No need for a shave horse, but it does make the work much easier.

-- Improvise.... Adapt...... Overcome!

View paratrooper34's profile


915 posts in 3489 days

#4 posted 10-20-2013 03:31 PM

Butternut is pretty soft wood. I made a cradle from butternut a while back. I was pretty surprised how soft it is, especially given it is in the walnut family. You should have no issues shaping it with a drawknife.

You can use pretty much use any vice and do your work with a drawknife. The down side is it will take much longer than having a shaving horse setup.

-- Mike

View Kv0nT's profile


84 posts in 2665 days

#5 posted 10-20-2013 03:40 PM

Thanks for the feedback. I just ordered an Auriou 9” curved drawknife. While I’m waiting for it to arrive I’m going to make a shave pony. It just looks like way too much work to shave out of a vice alone.

View xwingace's profile


229 posts in 3126 days

#6 posted 10-20-2013 03:46 PM

I’ve been working a dry hickory bowstave with the drawknife. It works, but you gotta keep it sharp! That and take small bites. The main thing is practice, you might want to play with some scrap first.

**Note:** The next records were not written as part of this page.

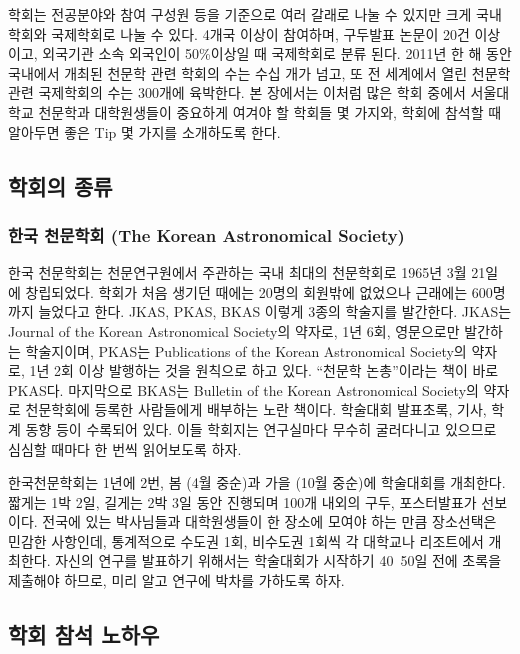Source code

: 학회는 전공분야와 참여 구성원 등을 기준으로 여러 갈래로 나눌 수 있지만 크게
국내학회와 국제학회로 나눌 수 있다. 4개국 이상이 참여하며, 구두발표 논문이 20건
이상이고, 외국기관 소속 외국인이 50\%이상일 때 국제학회로 분류 된다. 2011년 한 해
동안 국내에서 개최된 천문학 관련 학회의 수는 수십 개가 넘고, 또 전 세계에서 열린
천문학 관련 국제학회의 수는 300개에 육박한다. 본 장에서는 이처럼 많은 학회 중에서
서울대학교 천문학과 대학원생들이 중요하게 여겨야 할 학회들 몇 가지와, 학회에
참석할 때 알아두면 좋은 Tip 몇 가지를 소개하도록 한다.
 
\subsection{학회의 종류}
\subsubsection{한국 천문학회 (The Korean Astronomical Society)}
한국 천문학회는 천문연구원에서 주관하는 국내 최대의 천문학회로 1965년 3월 21일 에
창립되었다. 학회가 처음 생기던 때에는 20명의 회원밖에 없었으나 근래에는 600명까지
늘었다고 한다. JKAS, PKAS, BKAS 이렇게 3종의 학술지를 발간한다. JKAS는 Journal
of the Korean Astronomical Society의 약자로, 1년 6회, 영문으로만 발간하는
학술지이며, PKAS는 Publications of the Korean Astronomical Society의 약자로, 1년
2회 이상 발행하는 것을 원칙으로 하고 있다. “천문학 논총”이라는 책이 바로
PKAS다. 마지막으로 BKAS는 Bulletin of the Korean Astronomical Society의 약자로
천문학회에 등록한 사람들에게 배부하는 노란 책이다. 학술대회 발표초록, 기사, 학계
동향 등이 수록되어 있다. 이들 학회지는 연구실마다 무수히 굴러다니고 있으므로
심심할 때마다 한 번씩 읽어보도록 하자.

한국천문학회는 1년에 2번, 봄 (4월 중순)과 가을 (10월 중순)에 학술대회를
개최한다. 짧게는 1박 2일, 길게는 2박 3일 동안 진행되며 100개 내외의 구두,
포스터발표가 선보이다. 전국에 있는 박사님들과 대학원생들이 한 장소에 모여야 하는
만큼 장소선택은 민감한 사항인데, 통계적으로 수도권 1회, 비수도권 1회씩 각
대학교나 리조트에서 개최한다. 자신의 연구를 발표하기 위해서는 학술대회가 시작하기
40~50일 전에 초록을 제출해야 하므로, 미리 알고 연구에 박차를 가하도록 하자.

\subsection{학회 참석 노하우}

-- I'm not as good as I once was, but I'm as good once as I ever was.

View jdh122's profile


1102 posts in 3355 days

#7 posted 10-20-2013 03:53 PM

A drawknife definitely works best in green wood – but traditionally coopers did almost all of the shaping of staves with a drawknife, and they work in exceedingly dry wood. As Bill says you’ll get nicer cuts if you skew the blade a bit and slide it not only toward yourself (if on a shaving horse) but also from side to side.
I’ve found that bevel up/down mostly depends on how the handles are attached. Any knife can be used in either configuration, but if the handles are in line with the blade it will be very awkward and uncomfortable to use bevel-up for any length of time.
Go from square to octagon (I use Pythagoras to calculate the distance in from the edge and then use a marking gauge) and then round it.
You can definitely do it with a vice, but I think you’ve made the right decision to make a shaving horse. Plus you may get addicted to drawknifing…
You’ll need to clean up the pieces with a spokeshave, as Dallas mentioned. You could probably sand or scrape instead, but spokeshaves are much nicer to use. I thought I needed a concave shave and bought a nice one from Veritas, but have pretty much decided that it can all be done with a regular straight, flat-soled one and rarely use the concave one at all. Also, a drawknife can only be pulled toward you, and as you get closer to the final dimension there are places where you’ll have to push to avoid tearout (close to the ends where you can’t turn it around and still have purchase in the horse). Spokeshaves can be pushed.
Have fun…

-- Jeremy, in the Acadian forests

View Tim's profile


3859 posts in 2499 days

#8 posted 10-22-2013 01:37 AM

I read an opinion that the utility of shave horses has been blown way out of proportion and that all the turning and moving wastes time and thus it would have wasted money so a vice is better. I was surprised by the opinion but it was some fairly renowned woodworker, and now I can’t recall who it was or where I read it. To me the shave horse seems to be able to do anything the vice can, you don’t have to move the work often, but it is quicker when you want to.

View Kv0nT's profile


84 posts in 2665 days

#9 posted 10-26-2013 01:50 PM

Well the shave pony works great. Unfortunately I cut myself on my new draw knife about 2 minutes after I took it out of the box. That thing is piano wire sharp.